Task to complete: Within the material below, locate the line with "(plotframeref no)" and the line with "(sketchpadsonfab no)", then return those two lines and all lines between them, exactly as written.

Data for analysis:

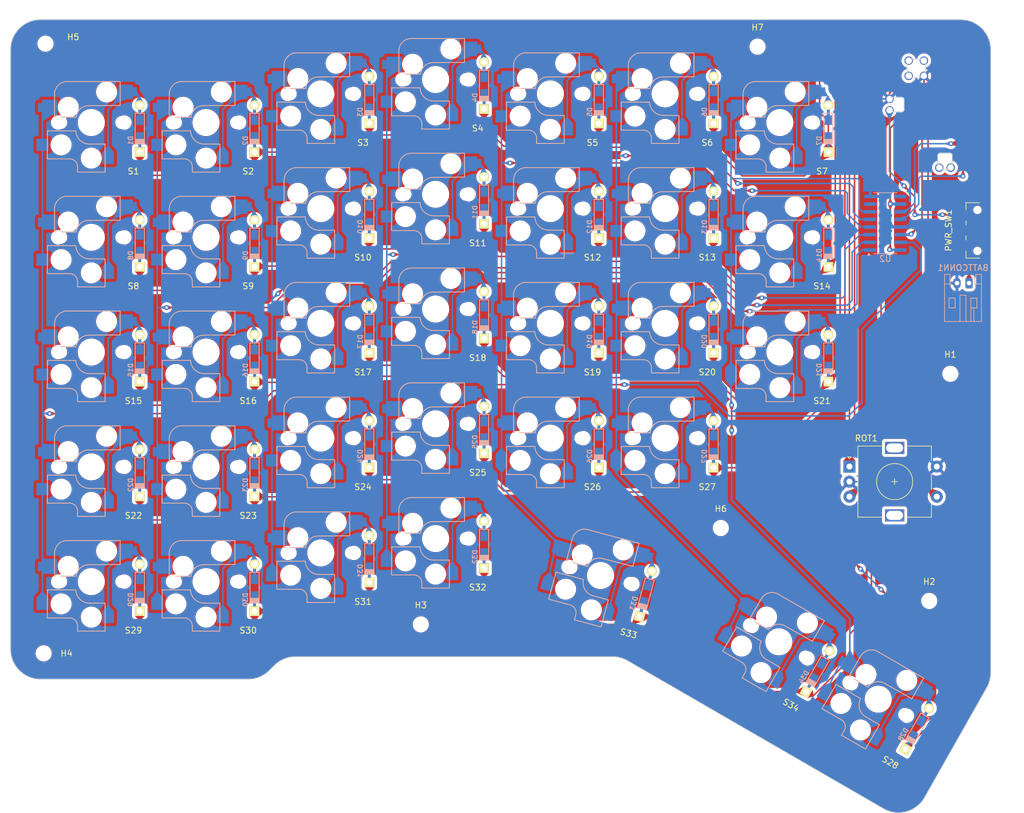
<source format=kicad_pcb>
(kicad_pcb
	(version 20240108)
	(generator "pcbnew")
	(generator_version "8.0")
	(general
		(thickness 1.6)
		(legacy_teardrops no)
	)
	(paper "A4")
	(layers
		(0 "F.Cu" signal)
		(31 "B.Cu" signal)
		(32 "B.Adhes" user "B.Adhesive")
		(33 "F.Adhes" user "F.Adhesive")
		(34 "B.Paste" user)
		(35 "F.Paste" user)
		(36 "B.SilkS" user "B.Silkscreen")
		(37 "F.SilkS" user "F.Silkscreen")
		(38 "B.Mask" user)
		(39 "F.Mask" user)
		(40 "Dwgs.User" user "User.Drawings")
		(41 "Cmts.User" user "User.Comments")
		(42 "Eco1.User" user "User.Eco1")
		(43 "Eco2.User" user "User.Eco2")
		(44 "Edge.Cuts" user)
		(45 "Margin" user)
		(46 "B.CrtYd" user "B.Courtyard")
		(47 "F.CrtYd" user "F.Courtyard")
		(48 "B.Fab" user)
		(49 "F.Fab" user)
		(50 "User.1" user)
		(51 "User.2" user)
		(52 "User.3" user)
		(53 "User.4" user)
		(54 "User.5" user)
		(55 "User.6" user)
		(56 "User.7" user)
		(57 "User.8" user)
		(58 "User.9" user)
	)
	(setup
		(pad_to_mask_clearance 0)
		(allow_soldermask_bridges_in_footprints no)
		(grid_origin 84.25 50.15)
		(pcbplotparams
			(layerselection 0x00010fc_ffffffff)
			(plot_on_all_layers_selection 0x0000000_00000000)
			(disableapertmacros no)
			(usegerberextensions no)
			(usegerberattributes yes)
			(usegerberadvancedattributes yes)
			(creategerberjobfile yes)
			(dashed_line_dash_ratio 12.000000)
			(dashed_line_gap_ratio 3.000000)
			(svgprecision 4)
			(plotframeref no)
			(viasonmask no)
			(mode 1)
			(useauxorigin no)
			(hpglpennumber 1)
			(hpglpenspeed 20)
			(hpglpendiameter 15.000000)
			(pdf_front_fp_property_popups yes)
			(pdf_back_fp_property_popups yes)
			(dxfpolygonmode yes)
			(dxfimperialunits yes)
			(dxfusepcbnewfont yes)
			(psnegative no)
			(psa4output no)
			(plotreference yes)
			(plotvalue yes)
			(plotfptext yes)
			(plotinvisibletext no)
			(sketchpadsonfab no)
			(subtractmaskfromsilk no)
			(outputformat 1)
			(mirror no)
			(drillshape 1)
			(scaleselection 1)
			(outputdirectory "")
		)
	)
	(net 0 "")
	(net 1 "row0")
	(net 2 "Net-(D1-A)")
	(net 3 "Net-(D2-A)")
	(net 4 "Net-(D3-A)")
	(net 5 "Net-(D4-A)")
	(net 6 "Net-(D5-A)")
	(net 7 "Net-(D6-A)")
	(net 8 "row1")
	(net 9 "Net-(D7-A)")
	(net 10 "Net-(D8-A)")
	(net 11 "Net-(D9-A)")
	(net 12 "Net-(D10-A)")
	(net 13 "Net-(D11-A)")
	(net 14 "Net-(D12-A)")
	(net 15 "row2")
	(net 16 "Net-(D13-A)")
	(net 17 "Net-(D14-A)")
	(net 18 "Net-(D15-A)")
	(net 19 "Net-(D16-A)")
	(net 20 "Net-(D17-A)")
	(net 21 "Net-(D18-A)")
	(net 22 "row3")
	(net 23 "Net-(D19-A)")
	(net 24 "Net-(D20-A)")
	(net 25 "Net-(D21-A)")
	(net 26 "Net-(D22-A)")
	(net 27 "Net-(D23-A)")
	(net 28 "Net-(D24-A)")
	(net 29 "row4")
	(net 30 "Net-(D25-A)")
	(net 31 "Net-(D26-A)")
	(net 32 "Net-(D27-A)")
	(net 33 "Net-(D28-A)")
	(net 34 "Net-(D29-A)")
	(net 35 "Net-(D30-A)")
	(net 36 "unconnected-(PWR_SW1-A-Pad1)")
	(net 37 "BATT")
	(net 38 "RAW")
	(net 39 "ROTA")
	(net 40 "ROTB")
	(net 41 "GND")
	(net 42 "B1")
	(net 43 "RESET")
	(net 44 "col0")
	(net 45 "col1")
	(net 46 "col2")
	(net 47 "col3")
	(net 48 "col4")
	(net 49 "col5")
	(net 50 "VCC")
	(net 51 "unconnected-(U1-5V-Pad14)")
	(net 52 "unconnected-(U1-A31_SWDIO-Pad15)")
	(net 53 "unconnected-(U1-A30_SWCLK-Pad16)")
	(net 54 "Net-(D31-A)")
	(net 55 "Net-(D32-A)")
	(net 56 "Net-(D33-A)")
	(net 57 "Net-(D34-A)")
	(net 58 "IO_CS")
	(net 59 "SCK")
	(net 60 "MOSI")
	(net 61 "unconnected-(U1-NFC1{slash}0.09_H-Pad21)")
	(net 62 "unconnected-(U1-NFC2{slash}0.10_H-Pad22)")
	(net 63 "col6")
	(net 64 "col7")
	(net 65 "unconnected-(U2-QH'-Pad9)")
	(footprint "MountingHole:MountingHole_2.2mm_M2" (layer "F.Cu") (at 161.65 112.55))
	(footprint "wackymxter:HybridDiode" (layer "F.Cu") (at 194.248322 145.851863 -120))
	(footprint "wackymxter:MX_Choc_Hotswap" (layer "F.Cu") (at 133.35 59.53125))
	(footprint "wackymxter:HybridDiode" (layer "F.Cu") (at 103.3 98.63125 -90))
	(footprint "wackymxter:MX_Choc_Hotswap" (layer "F.Cu") (at 114.3 76.2))
	(footprint "wackymxter:MX_Choc_Hotswap" (layer "F.Cu") (at 57.15 102.39375))
	(footprint "wackymxter:MX_Choc_Hotswap" (layer "F.Cu") (at 57.15 45.24375))
	(footprint "wackymxter:MX_Choc_Hotswap" (layer "F.Cu") (at 133.35 40.48125))
	(footprint "wackymxter:MX_Choc_Hotswap" (layer "F.Cu") (at 95.25 97.63125))
	(footprint "wackymxter:HybridDiode" (layer "F.Cu") (at 103.3 79.58125 -90))
	(footprint "wackymxter:MX_Choc_Hotswap" (layer "F.Cu") (at 114.3 114.3))
	(footprint "MountingHole:MountingHole_2.2mm_M2" (layer "F.Cu") (at 49.55 32.15))
	(footprint "wackymxter:MX_Choc_Hotswap" (layer "F.Cu") (at 133.35 97.63125))
	(footprint "wackymxter:HybridDiode" (layer "F.Cu") (at 160.45 60.53125 -90))
	(footprint "wackymxter:MX_Choc_Hotswap" (layer "F.Cu") (at 187.776818 140.960838 -30))
	(footprint "wackymxter:HybridDiode" (layer "F.Cu") (at 84.25 103.39375 -90))
	(footprint "wackymxter:MX_Choc_Hotswap" (layer "F.Cu") (at 171.45 83.34375))
	(footprint "wackymxter:HybridDiode" (layer "F.Cu") (at 160.45 41.48125 -90))
	(footprint "wackymxter:MX_Choc_Hotswap" (layer "F.Cu") (at 76.2 83.34375))
	(footprint "wackymxter:HybridDiode" (layer "F.Cu") (at 179.5 46.24375 -90))
	(footprint "MountingHole:MountingHole_2.2mm_M2" (layer "F.Cu") (at 111.85 128.55))
	(footprint "wackymxter:HybridDiode" (layer "F.Cu") (at 179.5 65.29375 -90))
	(footprint "wackymxter:MX_Choc_Hotswap" (layer "F.Cu") (at 57.15 83.34375))
	(footprint "Button_Switch_SMD:SW_SPDT_CK_JS102011SAQN" (layer "F.Cu") (at 204.25 63.15 90))
	(footprint "wackymxter:HybridDiode" (layer "F.Cu") (at 65.2 122.44375 -90))
	(footprint "wackymxter:HybridDiode"
		(layer "F.Cu")
		(uuid "5366bf0b-2dbd-4f1e-b855-3ae635b6f10e")
		(at 103.3 60.53125 -90)
		(property "Reference" "D10"
			(at 2 1.5 -90)
			(layer "B.SilkS")
			(uuid "72d54a84-36f5-4feb-bc4c-27033f2eea36")
			(effects
				(font
					(size 0.8 0.8)
					(thickness 0.15)
				)
				(justify mirror)
			)
		)
		(property "Value" "Diode"
			(at 0 -1.925 -90)
			(layer "F.SilkS")
			(hide yes)
			(uuid "f593914b-27a5-48d2-9422-fb9b909ba51c")
			(effects
				(font
					(size 0.8 0.8)
					(thickness 0.15)
				)
			)
		)
		(property "Footprint" "wackymxter:HybridDiode"
			(at 0 0 -90)
			(layer "F.Fab")
			(hide yes)
			(uuid "a3ee8c45-2bdd-4c1b-8de3-07435725edc8")
			(effects
				(font
					(size 1.27 1.27)
					(thickness 0.15)
				)
			)
		)
		(property "Datasheet" ""
			(at 0 0 -90)
			(layer "F.Fab")
			(hide yes)
			(uuid "e20d0325-d4bd-4963-8026-79049881e086")
			(effects
				(font
					(size 1.27 1.27)
					(thickness 0.15)
				)
			)
		)
		(property "Description" ""
			(at 0 0 -90)
			(layer "F.Fab")
			(hide yes)
			(uuid "3cb5fdc0-adb1-480e-af5b-402052919110")
			(effects
				(font
					(size 1.27 1.27)
					(thickness 0.15)
				)
			)
		)
		(property "Sim.Device" "D"
			(at 0 0 -90)
			(unlocked yes)
			(layer "F.Fab")
			(hide yes)
			(uuid "a6c9582a-a6a8-4b5d-9565-f7c56fc70e8d")
			(effects
				(font
					(size 1 1)
					(thickness 0.15)
				)
			)
		)
		(property "Sim.Pins" "1=K 2=A"
			(at 0 0 -90)
			(unlocked yes)
			(layer "F.Fab")
			(hide yes)
			(uuid "91f60945-65f9-4250-9f5e-b95eaba2928d")
			(effects
				(font
					(size 1 1)
					(thickness 0.15)
				)
			)
		)
		(property ki_fp_filters "D*DO?35*")
		(path "/2840a954-fa16-4dd7-88a3-7121f5d5597d")
		(sheetname "Root")
		(sheetfile "wackymxter_left.kicad_sch")
		(attr smd)
		(fp_line
			(start -2.54 0.762)
			(end 2.54 0.762)
			(stroke
				(w
... [2544786 chars truncated]
</source>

Exercise answer:
			(plotframeref no)
			(viasonmask no)
			(mode 1)
			(useauxorigin no)
			(hpglpennumber 1)
			(hpglpenspeed 20)
			(hpglpendiameter 15.000000)
			(pdf_front_fp_property_popups yes)
			(pdf_back_fp_property_popups yes)
			(dxfpolygonmode yes)
			(dxfimperialunits yes)
			(dxfusepcbnewfont yes)
			(psnegative no)
			(psa4output no)
			(plotreference yes)
			(plotvalue yes)
			(plotfptext yes)
			(plotinvisibletext no)
			(sketchpadsonfab no)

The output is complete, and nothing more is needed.